Fluchtpunkte im Unterricht - Erfahrungsbericht
Ich habe das Unterrichtsmaterial „Fluchtpunkte“ im Dezember 2019 in der Berufsschule für Gastgewerbe Wien mit einer Klasse angehender Restaurantfachleute ausprobiert. Die Klasse war insofern speziell, als dass es sich um Erwachsene im Alter von ca. 25 bis 30 Jahre handelte, die eine Lehre im zweiten Bildungsweg absolvieren. Fast alle der 15 SchülerInnen hatten Migrationshintergrund, einige auch Fluchterfahrungen.
Weshalb mit "Fluchtpunkte" unterrichten?
Die Anlässe, dieses Material zu verwenden waren vielfältig: Erstens gab es ein großes Interesse, sich mit der Geschichte des Nahen Ostens zu beschäftigen, auch, weil viele der SchülerInnen aus dieser Region stammten. Zweitens wollten die Erwachsenen mehr über österreichische Zeitgeschichte erfahren. Nicht zuletzt traten im Unterricht oft undifferenzierte Kritik an Israel und gefährliches Halbwissen zum Nahostkonflikt zutage. Vor allem das Denken in zwei ganz klar feindlich gegenüberstehenden Blöcken beunruhigte mich. Das Lernmodul „Puzzle des Lebens“, das ich gewählt habe, war für diese Situation wirklich ideal geeignet.

------------------------------------------------

Aufgabe 1:
Schreiben Sie aus dem Erfahrungsbericht die Stelle ab, die mit „Die Anlässe, dieses“ beginnt und bis einschließlich „wirklich ideal geeignet.“ reicht.
Aufgabe 2:
In welchem Monat und Jahr wurde das Unterrichtsmaterial laut dem Erfahrungsbericht ausprobiert?
Aufgabe 3:
Setzen Sie den Erfahrungsbericht über das Unterrichtsmaterial „Fluchtpunkte“ nach seinem letzten Satz fort.

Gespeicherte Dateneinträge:
------------------------------------------------

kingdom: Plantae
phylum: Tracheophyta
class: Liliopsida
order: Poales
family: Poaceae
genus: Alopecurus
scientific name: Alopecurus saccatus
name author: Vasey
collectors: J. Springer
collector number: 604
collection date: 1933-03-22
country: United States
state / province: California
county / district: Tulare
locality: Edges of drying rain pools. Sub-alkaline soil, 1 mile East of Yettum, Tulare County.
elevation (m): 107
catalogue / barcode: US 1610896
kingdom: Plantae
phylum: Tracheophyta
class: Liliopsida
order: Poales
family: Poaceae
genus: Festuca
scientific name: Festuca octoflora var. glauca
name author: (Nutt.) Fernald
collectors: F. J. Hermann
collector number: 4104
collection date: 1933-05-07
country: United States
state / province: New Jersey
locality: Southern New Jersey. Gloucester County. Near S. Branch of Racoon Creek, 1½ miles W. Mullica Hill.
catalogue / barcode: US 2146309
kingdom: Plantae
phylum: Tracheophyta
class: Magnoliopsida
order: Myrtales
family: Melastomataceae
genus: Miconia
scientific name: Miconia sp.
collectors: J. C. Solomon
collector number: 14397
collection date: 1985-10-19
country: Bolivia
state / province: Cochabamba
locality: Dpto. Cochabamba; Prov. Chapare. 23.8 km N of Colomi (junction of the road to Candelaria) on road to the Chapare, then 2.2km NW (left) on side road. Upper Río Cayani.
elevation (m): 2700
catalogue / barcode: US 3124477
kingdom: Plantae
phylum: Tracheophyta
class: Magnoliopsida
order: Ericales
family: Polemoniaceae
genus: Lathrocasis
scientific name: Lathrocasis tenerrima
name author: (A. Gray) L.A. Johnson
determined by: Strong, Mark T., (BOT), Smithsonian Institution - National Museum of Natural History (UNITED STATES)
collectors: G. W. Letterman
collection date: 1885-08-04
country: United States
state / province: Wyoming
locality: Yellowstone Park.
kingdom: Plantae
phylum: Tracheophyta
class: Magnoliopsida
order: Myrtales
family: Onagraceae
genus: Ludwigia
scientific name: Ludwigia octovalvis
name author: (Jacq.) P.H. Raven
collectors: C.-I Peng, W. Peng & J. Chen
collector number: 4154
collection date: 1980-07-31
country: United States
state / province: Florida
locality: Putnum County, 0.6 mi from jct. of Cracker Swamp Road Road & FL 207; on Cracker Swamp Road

------------------------------------------------

Erwartete Ausgabe 1:
Die Anlässe, dieses Material zu verwenden waren vielfältig: Erstens gab es ein großes Interesse, sich mit der Geschichte des Nahen Ostens zu beschäftigen, auch, weil viele der SchülerInnen aus dieser Region stammten. Zweitens wollten die Erwachsenen mehr über österreichische Zeitgeschichte erfahren. Nicht zuletzt traten im Unterricht oft undifferenzierte Kritik an Israel und gefährliches Halbwissen zum Nahostkonflikt zutage. Vor allem das Denken in zwei ganz klar feindlich gegenüberstehenden Blöcken beunruhigte mich. Das Lernmodul „Puzzle des Lebens“, das ich gewählt habe, war für diese Situation wirklich ideal geeignet.

Erwartete Ausgabe 2:
Im Dezember 2019.

Erwartete Ausgabe 3:
Fremde und eigene Flucht- und Diskriminierungserfahrungen
Der Einstieg ins Modul – das Rekonstruieren der Lebensgeschichten der ProtagonistInnen – war für manche etwas langweilig. Vielleicht ist diese Übung für Erwachsene zu einfach. Die Lebensgeschichten selbst jedoch und die damit verbundenen Themen haben die SchülerInnen brennend interessiert. Sie haben sehr genau gelesen, Antworten auf die Fragen nach Fluchterfahrungen, Umgang mit Diskriminierung und Antisemitismus als Fluchtgrund diskutiert, sich gegenseitig Zusammenhänge erläutert und Fragen gestellt („Warum ist Sami Michael gleichzeitig Araber und Jude? Gibt es in Israel auch Muslime? Warum musste er aus Bagdad flüchten?“). Vor allem aber gelang es im Zuge der Unterrichtseinheit, die sich im Endeffekt über 3 UE erstreckte, sehr gut an eigene Erfahrungen anzuknüpfen und Raum für eigene Erzählungen über Flucht, Fremdheit und Diskriminierung zu bieten. Außerdem stellten die Erwachsenen ausgehend von den Lebensgeschichten viele Fragen über die Geschichte des Nahen Ostens und die Geschichte Österreichs in diesem Kontext. Am Ende stand ein reger Austausch über Diskriminierung, mehr Verständnis für geschichtliche Zusammenhänge und die Bereitschaft, die Konflikte im Nahen Osten differenzierter zu sehen als die meisten es gewohnt waren.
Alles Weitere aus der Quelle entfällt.